We can now add Blackberry onto the ever-growing list of Android OEM’s. With the release of the Blackberry “Priv,” the Canadian based company hopes to regain the momentum it had previously in the smartphone market. Blackberry sales now account for only 1% of global Smartphone sales, with giants such as Apple and Samsung having a tight grip on a large proportion of the market.
Blackberry are touting the device as a secure device that is sufficient to be used in business and also for the normal people of this world who simply want a good smartphone.
Back to where they used to be?
Before the launch of the first Apple iPhone, Blackberry was king of the enterprise market and are known to have kick started the smartphone revolution. The ease of use and security made Blackberry handsets the go-to choice for businesses everywhere, even world leaders.
With Apple and Android devices having vast app stores which contains thousands of applications and handsets having bigger and better displays, Blackberry devices where soon seen as boring business devices.
The company formerly known as Research In Motion was given a glimmer of hope as they released their popular messaging application “Blackberry Messenger” on iOS and Android a few months ago, which was surprisingly popular with teenagers, but BBM as it is commonly known as, lost out to the now popular apps such as WhatsApp Messenger, Snapchat and Facebook.
When Blackberry releases a new device, it is also clichéd that said device will be their “last throw of the dice” in getting a bigger share in global sales, but the company based in Waterloo, Canada are sitting on billions, so there is room for testing the waters.
The Blackberry Priv is another attempt at hitting the middle ground, a device that is capable for enterprise and also usable for normal people who do not need the “enhanced” security. A lot of companies have BYOD (bring your own device) policies that allow workers to use their own devices in work. Recent announcements from Google with their Android for Work system shows that there is room in the market for it.
The handset is apparently the best of both worlds, for those who like a physical keyboard and the ones who prefer a large touch display. The Priv has both, it ships with a 5.4″ display as well as a slide out keyboard which also doubles as a trackpad, something that hardcore Blackberry fans love. The rear facing camera is an 18 megapixel shooter, which may hold up against other high end smartphones, whereas the front facing is only a 2 megapixel, something that will not go down well with the selfie takers and Skype users of this world.
Blackberry has added some system level features such as a system called DTEK which notifies users of when applications access a part of the device such as the camera, location or microphone. The device ships with a now outdated Android 5.1, which is not much of a surprise considering Marshmallow has only been around for a matter of weeks.
I am unsure on how the security DTEK system would work with Marshmallows tighter application restrictions, therefore an update to Marshmallow would not be as near stock Android as other OEMs have done previously.
How can Blackberry sell the priv to enterprise?
There are several selling points to which Blackberry are marketing the device, the main point being security.
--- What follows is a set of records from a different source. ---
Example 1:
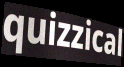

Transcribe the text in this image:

quizzical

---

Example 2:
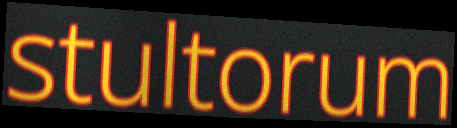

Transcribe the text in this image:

stultorum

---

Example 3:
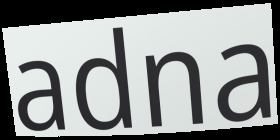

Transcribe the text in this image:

adna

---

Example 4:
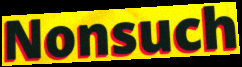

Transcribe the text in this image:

Nonsuch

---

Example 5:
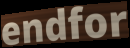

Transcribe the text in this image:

endfor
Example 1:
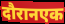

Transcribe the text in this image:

दौरानएक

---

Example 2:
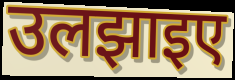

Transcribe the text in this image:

उलझाइए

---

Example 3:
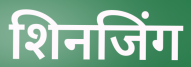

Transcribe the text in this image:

शिनजिंग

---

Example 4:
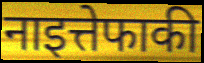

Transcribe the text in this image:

नाइत्तेफाकी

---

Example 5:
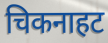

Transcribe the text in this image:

चिकनाहट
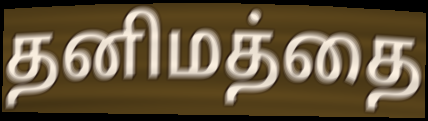
தனிமத்தை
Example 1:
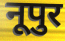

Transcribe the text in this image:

नूपुर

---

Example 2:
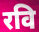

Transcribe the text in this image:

रवि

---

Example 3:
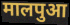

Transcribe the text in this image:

मालपुआ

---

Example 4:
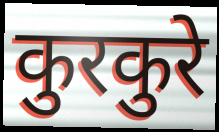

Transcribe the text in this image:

कुरकुरे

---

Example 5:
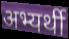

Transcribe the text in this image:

अभ्यर्थी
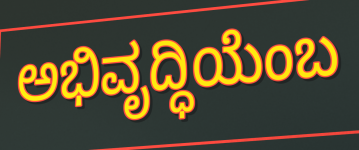
ಅಭಿವೃದ್ಧಿಯೆಂಬ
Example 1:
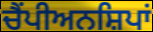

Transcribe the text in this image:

ਚੈਂਪੀਅਨਸ਼ਿਪਾਂ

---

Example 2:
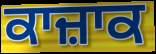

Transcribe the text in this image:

ਕਾਜ਼ਾਕ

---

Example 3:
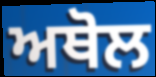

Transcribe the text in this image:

ਅਥੋਲ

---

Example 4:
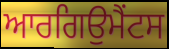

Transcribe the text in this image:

ਆਰਗਿਉਮੈਂਟਸ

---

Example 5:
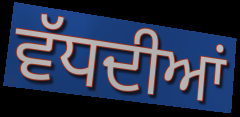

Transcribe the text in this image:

ਵੱਧਦੀਆਂ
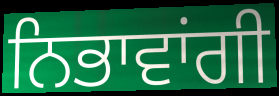
ਨਿਭਾਵਾਂਗੀ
Security should be a standard in all smart devices, and these days it tends to be. Blackberry has made a name for themselves previously in the enterprise market, therefore marketing a smartphone with added security is something that may look good for them in the long run.
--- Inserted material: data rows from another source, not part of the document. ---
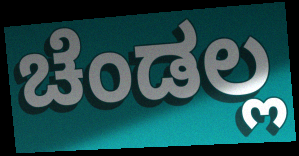
ಚೆಂಡಲ್ಲ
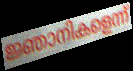
ജ്ഞാനികളെന്ന്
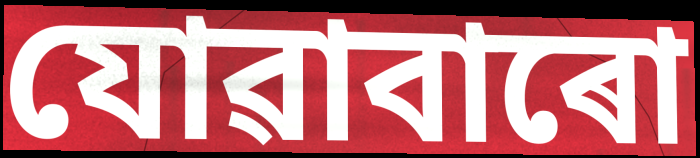
যোৱাবাৰো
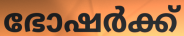
ഭോഷർക്ക്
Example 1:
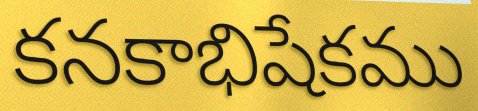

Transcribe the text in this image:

కనకాభిషేకము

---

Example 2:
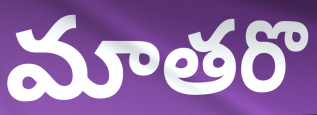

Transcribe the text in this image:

మాతరొ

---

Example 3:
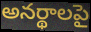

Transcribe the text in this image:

అనర్థాలపై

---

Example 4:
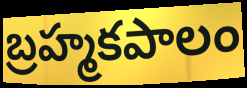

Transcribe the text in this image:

బ్రహ్మకపాలం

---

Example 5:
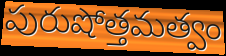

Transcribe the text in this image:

పురుషోత్తమత్వం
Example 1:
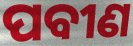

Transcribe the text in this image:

ପବୀଣ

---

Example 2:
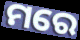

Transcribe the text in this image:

ମରେ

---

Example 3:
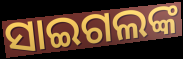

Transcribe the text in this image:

ସାଇଗଲଙ୍କ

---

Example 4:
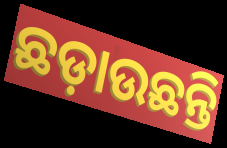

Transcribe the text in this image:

ଛଡ଼ାଉଛନ୍ତି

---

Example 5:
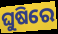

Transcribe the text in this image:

ଘୁଷିରେ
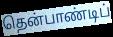
தென்பாண்டிப்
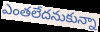
ఎంతలేదనుకున్నా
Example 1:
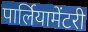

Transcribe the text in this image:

पार्लियामेंटरी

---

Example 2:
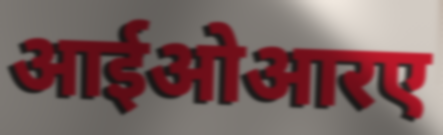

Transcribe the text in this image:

आईओआरए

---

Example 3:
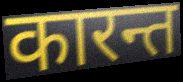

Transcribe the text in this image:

कारन्त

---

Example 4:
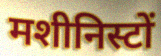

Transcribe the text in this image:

मशीनिस्टों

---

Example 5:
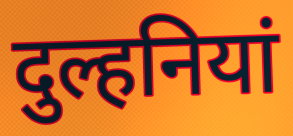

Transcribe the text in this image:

दुल्हनियां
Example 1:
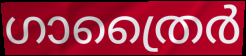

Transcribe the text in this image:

ഗാത്രൈർ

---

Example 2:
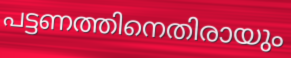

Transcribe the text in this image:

പട്ടണത്തിനെതിരായും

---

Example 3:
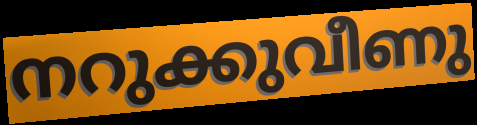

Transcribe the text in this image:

നറുക്കുവീണു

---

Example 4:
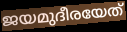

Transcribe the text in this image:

ജയമുദീരയേത്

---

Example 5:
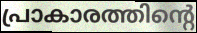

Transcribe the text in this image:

പ്രാകാരത്തിന്റെ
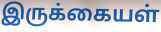
இருக்கையள்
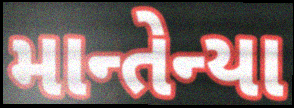
માન્તેન્યા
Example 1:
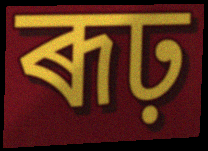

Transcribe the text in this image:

ৰূঢ়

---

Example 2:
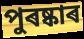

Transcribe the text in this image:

পুৰষ্কাৰ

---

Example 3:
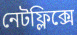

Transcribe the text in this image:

নেটফ্লিক্সে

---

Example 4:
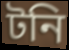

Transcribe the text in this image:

টনি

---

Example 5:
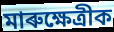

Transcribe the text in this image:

মাৰুক্ষেত্ৰীক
The security features added to the Priv can give IT managers some control over the devices that their workers use, such as being able to control software updates to their devices, which could cause compatibility issues and potential security holes if not done correctly.
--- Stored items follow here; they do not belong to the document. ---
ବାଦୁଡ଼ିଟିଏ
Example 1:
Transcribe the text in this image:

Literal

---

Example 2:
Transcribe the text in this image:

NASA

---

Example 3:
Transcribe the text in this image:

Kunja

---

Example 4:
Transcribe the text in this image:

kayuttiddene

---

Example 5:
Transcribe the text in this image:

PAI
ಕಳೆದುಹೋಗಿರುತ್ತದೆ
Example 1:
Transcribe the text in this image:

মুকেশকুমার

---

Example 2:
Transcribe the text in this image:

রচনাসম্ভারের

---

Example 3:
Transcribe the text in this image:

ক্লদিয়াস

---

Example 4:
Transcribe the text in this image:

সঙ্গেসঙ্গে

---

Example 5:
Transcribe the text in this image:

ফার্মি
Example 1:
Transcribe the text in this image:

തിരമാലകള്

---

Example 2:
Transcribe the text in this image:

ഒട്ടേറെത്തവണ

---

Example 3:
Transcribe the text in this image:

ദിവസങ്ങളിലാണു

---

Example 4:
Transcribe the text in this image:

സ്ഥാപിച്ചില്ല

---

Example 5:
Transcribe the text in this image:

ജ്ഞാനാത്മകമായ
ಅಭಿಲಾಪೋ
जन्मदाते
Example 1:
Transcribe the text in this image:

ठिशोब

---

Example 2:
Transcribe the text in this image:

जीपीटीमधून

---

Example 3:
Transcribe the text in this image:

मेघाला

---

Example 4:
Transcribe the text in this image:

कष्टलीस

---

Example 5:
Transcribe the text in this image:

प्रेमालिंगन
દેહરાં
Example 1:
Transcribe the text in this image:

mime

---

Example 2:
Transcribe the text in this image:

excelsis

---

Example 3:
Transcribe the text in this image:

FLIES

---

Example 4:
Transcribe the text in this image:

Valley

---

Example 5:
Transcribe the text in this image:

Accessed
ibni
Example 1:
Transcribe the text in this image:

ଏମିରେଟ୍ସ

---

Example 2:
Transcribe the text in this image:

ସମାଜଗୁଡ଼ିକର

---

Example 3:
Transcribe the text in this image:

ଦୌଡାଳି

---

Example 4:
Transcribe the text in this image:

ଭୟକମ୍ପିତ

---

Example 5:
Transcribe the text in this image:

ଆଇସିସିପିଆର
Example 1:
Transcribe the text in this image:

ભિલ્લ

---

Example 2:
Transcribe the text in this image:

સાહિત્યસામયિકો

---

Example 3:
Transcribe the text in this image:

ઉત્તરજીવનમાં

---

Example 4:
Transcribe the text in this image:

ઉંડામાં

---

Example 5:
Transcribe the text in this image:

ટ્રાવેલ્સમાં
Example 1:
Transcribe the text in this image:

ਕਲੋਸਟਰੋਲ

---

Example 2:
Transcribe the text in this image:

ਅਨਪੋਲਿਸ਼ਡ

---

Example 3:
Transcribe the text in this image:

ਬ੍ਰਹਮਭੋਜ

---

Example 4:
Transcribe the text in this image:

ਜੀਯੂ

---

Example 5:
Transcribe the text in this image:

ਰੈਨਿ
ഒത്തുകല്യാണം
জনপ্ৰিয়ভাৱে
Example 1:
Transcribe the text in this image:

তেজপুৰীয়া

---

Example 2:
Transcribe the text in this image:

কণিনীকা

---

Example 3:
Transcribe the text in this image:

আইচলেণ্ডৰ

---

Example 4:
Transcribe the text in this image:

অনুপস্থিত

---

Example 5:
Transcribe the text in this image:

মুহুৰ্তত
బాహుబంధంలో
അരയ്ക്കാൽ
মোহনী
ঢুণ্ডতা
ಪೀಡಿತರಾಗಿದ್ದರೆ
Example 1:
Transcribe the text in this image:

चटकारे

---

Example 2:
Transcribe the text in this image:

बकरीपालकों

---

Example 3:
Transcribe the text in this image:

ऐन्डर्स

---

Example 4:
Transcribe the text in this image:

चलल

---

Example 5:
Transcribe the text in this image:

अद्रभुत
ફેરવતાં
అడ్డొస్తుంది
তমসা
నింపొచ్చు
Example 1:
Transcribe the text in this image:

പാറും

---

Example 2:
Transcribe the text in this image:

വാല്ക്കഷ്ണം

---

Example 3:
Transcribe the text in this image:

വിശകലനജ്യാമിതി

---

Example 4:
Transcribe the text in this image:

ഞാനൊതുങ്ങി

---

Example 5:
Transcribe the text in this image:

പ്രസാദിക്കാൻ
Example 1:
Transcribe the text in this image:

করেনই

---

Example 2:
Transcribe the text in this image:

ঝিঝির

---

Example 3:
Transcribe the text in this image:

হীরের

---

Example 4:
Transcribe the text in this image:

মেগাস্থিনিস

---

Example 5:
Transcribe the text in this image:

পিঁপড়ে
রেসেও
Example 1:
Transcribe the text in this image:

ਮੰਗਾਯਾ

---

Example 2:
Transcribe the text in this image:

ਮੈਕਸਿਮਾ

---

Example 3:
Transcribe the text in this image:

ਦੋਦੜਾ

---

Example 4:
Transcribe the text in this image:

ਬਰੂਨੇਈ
The Priv also comes with an onboard chip that prevents users from “rooting” the device, something that is popular with Android enthusiasts. This chip verifies that the operating system has not been tampered with, therefore any rooting or unlocking of the device will prevent the software from working.
Will the Priv work?
For Blackberry, the priv can go either way, it can miserably fail like other devices they have released in the past, or it can push on and be a device that is used by Blackberry’s Enterprise enthusiasts and the general population that have come to trust Blackberry with their smartphones.
There is a lot to the Blackberry Priv, from its enhanced security features and physical keyboard, to the fact that it’s the first Blackberry device that is running the Android platform which can hopefully make it a success. I am just glad that Blackberry didn’t go the way of Amazon and run their own form of Android on their devices like Amazon do with their Kindle Fire tablets and phone.
A SIM free Priv starts at £579.99 over here in the UK or around $700 in the US, which puts it at the high end of the market with the likes of the iPhone and Samsung handsets.
Mr. Chen, chairman and CEO of Blackberry, wants to sell at least five million Privs in a year – in comparison, Apple sold 48 million iPhones last quarter. Last quarter, Blackberry sold just over 800,000 devices, so a jump up to five million in a year for a single device would be a significant improvement. If the Priv fails, it could well be Blackberry’s last ever handheld device, which is quite sad when you think about where Blackberry used to be, and where they could have been if they kept up with the fast paced, mobile world.